I am very new to GIS and I am diving into cartography and mapping because of an Android App that I am currently developing. I want to display environmental data, more precisely noise pollution data on a map in the App. But the data I received is quite complex and large and I am having trouble to properly simplify and export the data that it can easily be used with Open Street Maps on mobiles.
I have several versions of the data, one older shape file 23.5 MB, one newer, more accurate one with even 61.3 MB. When I export the files with QGis I get .kml of 66.4 MB and over 100 MB. I failed in simplifying geometry to reduce the file size since the size seems only to get smaller as the shapes stop looking too different from the original.
I heard of the concept to slice/intersect the shape, for example with shape files from district borders so the mobile device would only load that part of the large file when being in the respective district, with GPS on. I tried to do this with ArcGIS after having downloaded .kml of district borders, but this software seems too complex for me, unfortunately. Is this also possibly be done with QGIS?

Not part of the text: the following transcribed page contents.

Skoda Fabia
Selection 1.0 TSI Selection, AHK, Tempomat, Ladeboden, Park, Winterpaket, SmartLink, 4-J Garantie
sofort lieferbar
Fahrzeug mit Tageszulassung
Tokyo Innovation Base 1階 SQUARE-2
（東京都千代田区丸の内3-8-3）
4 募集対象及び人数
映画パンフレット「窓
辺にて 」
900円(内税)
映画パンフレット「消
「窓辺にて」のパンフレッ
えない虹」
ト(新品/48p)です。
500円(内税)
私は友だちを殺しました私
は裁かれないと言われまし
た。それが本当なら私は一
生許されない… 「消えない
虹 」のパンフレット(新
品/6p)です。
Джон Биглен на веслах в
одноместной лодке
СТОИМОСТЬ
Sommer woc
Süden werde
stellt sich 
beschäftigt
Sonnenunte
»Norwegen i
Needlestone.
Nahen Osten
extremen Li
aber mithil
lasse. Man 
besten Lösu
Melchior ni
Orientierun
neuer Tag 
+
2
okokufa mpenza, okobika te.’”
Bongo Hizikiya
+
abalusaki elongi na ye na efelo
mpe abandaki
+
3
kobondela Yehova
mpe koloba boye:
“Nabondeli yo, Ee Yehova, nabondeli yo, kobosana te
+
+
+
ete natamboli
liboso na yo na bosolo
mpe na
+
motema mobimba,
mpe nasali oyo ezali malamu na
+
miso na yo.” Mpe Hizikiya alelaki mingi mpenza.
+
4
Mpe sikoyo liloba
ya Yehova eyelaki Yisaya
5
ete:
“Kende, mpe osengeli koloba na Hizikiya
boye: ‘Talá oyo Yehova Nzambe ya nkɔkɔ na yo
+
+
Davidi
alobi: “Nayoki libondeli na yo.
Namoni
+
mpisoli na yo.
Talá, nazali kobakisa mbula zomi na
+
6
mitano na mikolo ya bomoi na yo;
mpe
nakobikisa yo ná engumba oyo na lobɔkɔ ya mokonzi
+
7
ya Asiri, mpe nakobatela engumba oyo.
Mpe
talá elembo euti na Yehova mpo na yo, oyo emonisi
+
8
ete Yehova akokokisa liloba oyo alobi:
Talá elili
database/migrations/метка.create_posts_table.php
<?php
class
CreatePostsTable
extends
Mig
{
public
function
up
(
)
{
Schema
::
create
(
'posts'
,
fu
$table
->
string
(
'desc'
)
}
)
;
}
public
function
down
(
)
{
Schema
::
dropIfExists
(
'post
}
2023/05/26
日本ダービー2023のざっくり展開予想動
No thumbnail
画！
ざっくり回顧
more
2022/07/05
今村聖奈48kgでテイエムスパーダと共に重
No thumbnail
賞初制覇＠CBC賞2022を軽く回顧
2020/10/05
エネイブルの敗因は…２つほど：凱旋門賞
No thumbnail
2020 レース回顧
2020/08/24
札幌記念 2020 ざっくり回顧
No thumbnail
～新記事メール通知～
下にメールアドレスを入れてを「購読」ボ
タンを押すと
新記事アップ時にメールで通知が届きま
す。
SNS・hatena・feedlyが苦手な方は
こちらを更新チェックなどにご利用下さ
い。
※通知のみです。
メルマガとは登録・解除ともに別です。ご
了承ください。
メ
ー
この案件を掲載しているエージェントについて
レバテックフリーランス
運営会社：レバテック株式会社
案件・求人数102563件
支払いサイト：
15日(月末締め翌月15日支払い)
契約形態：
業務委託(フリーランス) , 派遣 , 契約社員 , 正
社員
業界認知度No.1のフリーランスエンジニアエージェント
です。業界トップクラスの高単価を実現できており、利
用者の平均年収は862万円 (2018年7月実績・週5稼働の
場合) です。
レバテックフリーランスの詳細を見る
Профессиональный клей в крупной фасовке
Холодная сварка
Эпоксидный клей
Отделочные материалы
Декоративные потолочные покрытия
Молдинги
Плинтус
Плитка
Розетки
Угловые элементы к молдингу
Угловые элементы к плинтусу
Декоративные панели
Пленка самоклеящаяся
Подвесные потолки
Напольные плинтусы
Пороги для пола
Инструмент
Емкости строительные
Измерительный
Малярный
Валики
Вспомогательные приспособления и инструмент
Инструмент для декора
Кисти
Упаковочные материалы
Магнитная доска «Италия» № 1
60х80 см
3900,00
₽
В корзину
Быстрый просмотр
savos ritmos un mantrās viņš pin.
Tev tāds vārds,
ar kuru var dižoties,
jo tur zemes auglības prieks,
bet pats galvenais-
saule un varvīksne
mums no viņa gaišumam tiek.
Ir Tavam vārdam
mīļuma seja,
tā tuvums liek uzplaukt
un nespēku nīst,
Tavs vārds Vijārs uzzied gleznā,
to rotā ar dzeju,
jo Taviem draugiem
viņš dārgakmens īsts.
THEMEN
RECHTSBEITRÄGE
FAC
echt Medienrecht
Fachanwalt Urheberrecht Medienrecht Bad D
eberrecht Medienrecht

What is the best way to boil a large layer of data down so it can easily be used for an Android app? I guess these large polygonal shapes can be expressed in a way simpler way to still get the values for a certain location?! The data, in this case a .kml of 66.4 MB imported via fusiontables onto Google Maps can be seen here: https://www.google.com/fusiontables/DataSource?snapid=S717313eWaJ
I hope some GIS expert has time to look at this and can guide me into the right direction.
Best Birgit
Edit1: Concerning tiling. I see that tiling works only for rastered images. The essence of using the .shp for the is the actual data that lies behind it - the app needs to be able to sort the data, e.g. show only values >x . In order for the device to know on which location which value has ben measured would tiling the shape only be a graphical solution?